● Set task: Extend the operating expenses discussion below, picking up right after its final sentence.

● Source text:
'''

Operating Expenses - The Company's cost of sales for the three months ended May
------------------
31, 2000 was $1,797,400 compared with $1,726,500 for the same three months last
year, an increase of 4.1%. Cost of sales expressed as a percentage of gross
sales was 26.7% and 26.3% respectively, for the three month periods ended May
31, 2000 and May 31, 1999. Cost of sales as a percentage of gross sales will
fluctuate depending upon the product mix sold.

Operating and selling expenses decreased 3.2% to $760,300 for the three months
ended May 31, 2000 versus $785,300 for the three months ended May 31, 1999.
These expenses expressed as a percentage of gross sales were 11.3% and 12.0% for
the three month periods ended May 31, 2000 and May 31, 1999 respectively. A
decline in shipping costs in the Publishing Division contributed to the decrease
in selling and operating expenses.

Sales commissions increased 8.6% to $805,600 during the first quarter ended May
31, 2000 when compared with $741,800 for the first quarter ended May 31, 1999.
These expenses expressed as a percentage of gross sales were 11.9% for the
quarter ended May 31, 2000 versus 11.3% for the quarter ended May 31, 1999.
Sales commissions will fluctuate depending upon the product being sold and the
Division making the sale. The Home Business Division and the Publishing Division
have separate and different commission programs and rates. Commission expense
increased in both the Publishing Division and the Home Business Division.

General and administrative expenses increased 4.7% to $420,200 for the three
months ended May 31, 2000 when compared with $401,400 for the three months ended
May 31, 1999. Expressed as a percentage of gross sales, general and
administrative expenses for the period ended May 31, 2000 were 6.2% compared
with 6.1% for the period ended May 31, 1999. Increases in salaries and benefits,
primarily to existing employees, contributed to the increase in general and
administrative expenses.

'''

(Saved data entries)
'''

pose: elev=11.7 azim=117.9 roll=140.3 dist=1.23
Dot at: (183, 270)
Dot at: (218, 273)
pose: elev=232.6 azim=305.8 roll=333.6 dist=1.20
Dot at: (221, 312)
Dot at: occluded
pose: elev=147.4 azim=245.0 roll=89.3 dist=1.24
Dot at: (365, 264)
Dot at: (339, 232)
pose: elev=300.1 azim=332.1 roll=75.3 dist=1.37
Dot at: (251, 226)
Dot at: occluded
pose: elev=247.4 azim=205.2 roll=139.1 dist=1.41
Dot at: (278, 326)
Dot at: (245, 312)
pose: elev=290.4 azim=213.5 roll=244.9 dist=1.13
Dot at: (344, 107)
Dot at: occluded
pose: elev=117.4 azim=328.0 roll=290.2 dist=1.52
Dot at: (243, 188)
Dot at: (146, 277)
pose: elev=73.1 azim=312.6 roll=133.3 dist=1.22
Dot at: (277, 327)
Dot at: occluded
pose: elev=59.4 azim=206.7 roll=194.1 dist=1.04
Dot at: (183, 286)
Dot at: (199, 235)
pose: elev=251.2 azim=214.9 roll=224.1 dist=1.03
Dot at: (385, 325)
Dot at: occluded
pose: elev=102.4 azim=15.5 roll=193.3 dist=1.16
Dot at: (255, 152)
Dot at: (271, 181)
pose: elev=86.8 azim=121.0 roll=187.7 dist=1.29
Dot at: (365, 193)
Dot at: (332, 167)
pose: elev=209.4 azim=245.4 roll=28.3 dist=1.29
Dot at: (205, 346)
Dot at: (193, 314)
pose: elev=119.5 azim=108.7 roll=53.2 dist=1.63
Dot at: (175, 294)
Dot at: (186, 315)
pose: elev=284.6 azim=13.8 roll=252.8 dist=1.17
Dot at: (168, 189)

'''

● Result:
Interest expense increased 161.5% to $34,000 for the three months ended May 31,
2000 when compared with interest expense of $13,000 for the three months ended
May 31, 1999. The average amount borrowed during the first quarter ended May 31,
2000 increased to $1,513,000 compared with an average amount borrowed of
$657,600 for the first quarter ended May 31, 1999. The interest rate charged the
Company on its borrowing ranged between 8.25% and 9.25% during the first quarter
of fiscal year 2001 compared with 7.75% during the first quarter of fiscal year
2000. The increased borrowing levels and increased interest rates resulted in
higher interest costs to the Company during the quarter ended May 31, 2000 when
compared with the same quarter last year.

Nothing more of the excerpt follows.